M2 had a new design for the graphics engine and an enhanced audio DSP. It was used in some arcade machines but was not shipped as a home unit. We then spun out as Cagent and designed the MX system. MX had high performance graphics engine and a new RISC style DSP. Nintendo liked it and almost boght it for their console but they could not reach a deal with our new Korean owner Samsung.
(Mr. Burk uploaded some photos) of one of the first dev kits and a later dev kit and one of the wirewrap boards after the PALs had been removed. He wrote: Note that MADAM and CLIO on the first kit are up on a multi-layer riser. That is because AT&T wired the silicon backwards in the first chip that we got from the fab. They rotated it 180 degress.

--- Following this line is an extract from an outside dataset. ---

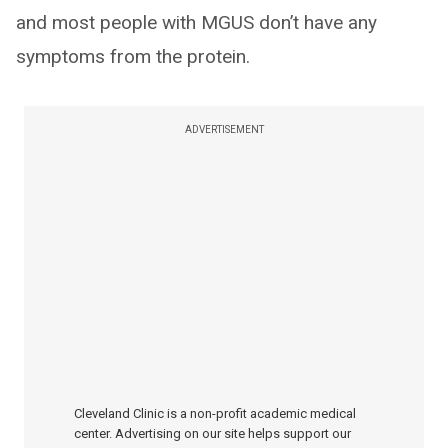
and most people with MGUS don’t have any
symptoms from the protein.
ADVERTISEMENT
Cleveland Clinic is a non-profit academic medical
center. Advertising on our site helps support our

So we had to create a riser board to map the wrong pins to the right pins.
NikeX: Many people didn't understand the philosophy behind the 3DO. But maybe you have heard such things often.
Mr. Burk: 3DO was both underestimated and over-hyped, if that's possible. The 3DO was a technical success and we dominated the market for about one year.
But, in my opinion, three things killed it. One was the high price of the unit which orginally cost about $600. 3DO was trying to make money on the console sales. That high price limited our market penetration.
Second was the stock market bubble. 3DO was over-hyped by Wall Street. Reporters were outdoing each other to praise 3DO. One analyst wrote a story right after CES that burst the 3DO stock bubble. After that it became hard to sell stock to raise money and the stock options were not useful for attracting new hires. A more realistic slow ramp up in stock value would have been better for us.
Third was a fab disaster. SEGA was very interested in buying our M2 chip for their next console. But when we got the first prototype chips back from the fab, they were missing a layer of metal. Some engineer at the fab left a line out of a script. This killed all the on-chip RAMs including the graphics texture RAM and the DSP RAM. So, the demos we showed to SEGA did not have any textures and ran very slow. The next chip worked fine but it was too late.
NikeX: Only because of the layer and the script. A whole system development, and a deal with SEGA for nothing. What were the feelings of the M2 dev. team?
Mr. Burk: We were bummed but the new fixes chips came out a couple of months later. We just concentrated on getting the software working. We figured out there would be other buyers.
NikeX: What happend then? What did 3DO tell you?
Mr. Burk: Everything. Trip Hawkins was honest with the employees.
NikeX: Mr. Burk, you are the founder of Mobileer, and Mr. Hawkins founded Digi-Choc. But he is not a rival in business, isn't he?
Mr. Burk: We are not rivals. I sell ringtone player software. He sells video games.
NikeX: Samsung and 3DO cancel MSP project - what does that mean?
Mr. Burk: They talk about forming a new company. That was Cagent. We developed the MX chip, the successor to M2. When that closed, Microsoft bought the technology and hired many of the engineers for WebTV. They tried to hire me but I wanted to do contracting.
NikeX: 3DO sold the M2 technology to Panasonic. And the CORE M2 / Bulldog team? What were they doing: New projects, making updates?
Mr. Burk: By this time we were already starting MX. I was developing a RISC style DSP for audio synthesis.
So NTG was only Dave Needle and RJ Mical for two years just working on the hardware.
I wonder where they go the money from? It sure as hell wasn't from developing the Lynx, I guess from the sale of Amiga right...?
Whas was that story that broke the 3DO Stock bubble? They were valued at one point $300 Million. Which seems a little execessive. I know Trip Hawkins was running about saying it was 50x leap in performance over the SNES and Gensis, but in story just after CES, EDGE Magazine published a story that reckoned it was a 6x leap. They also talked about the games at CES not running on a 3DO at all, but running on Mac Quadras. I wonder if that was it?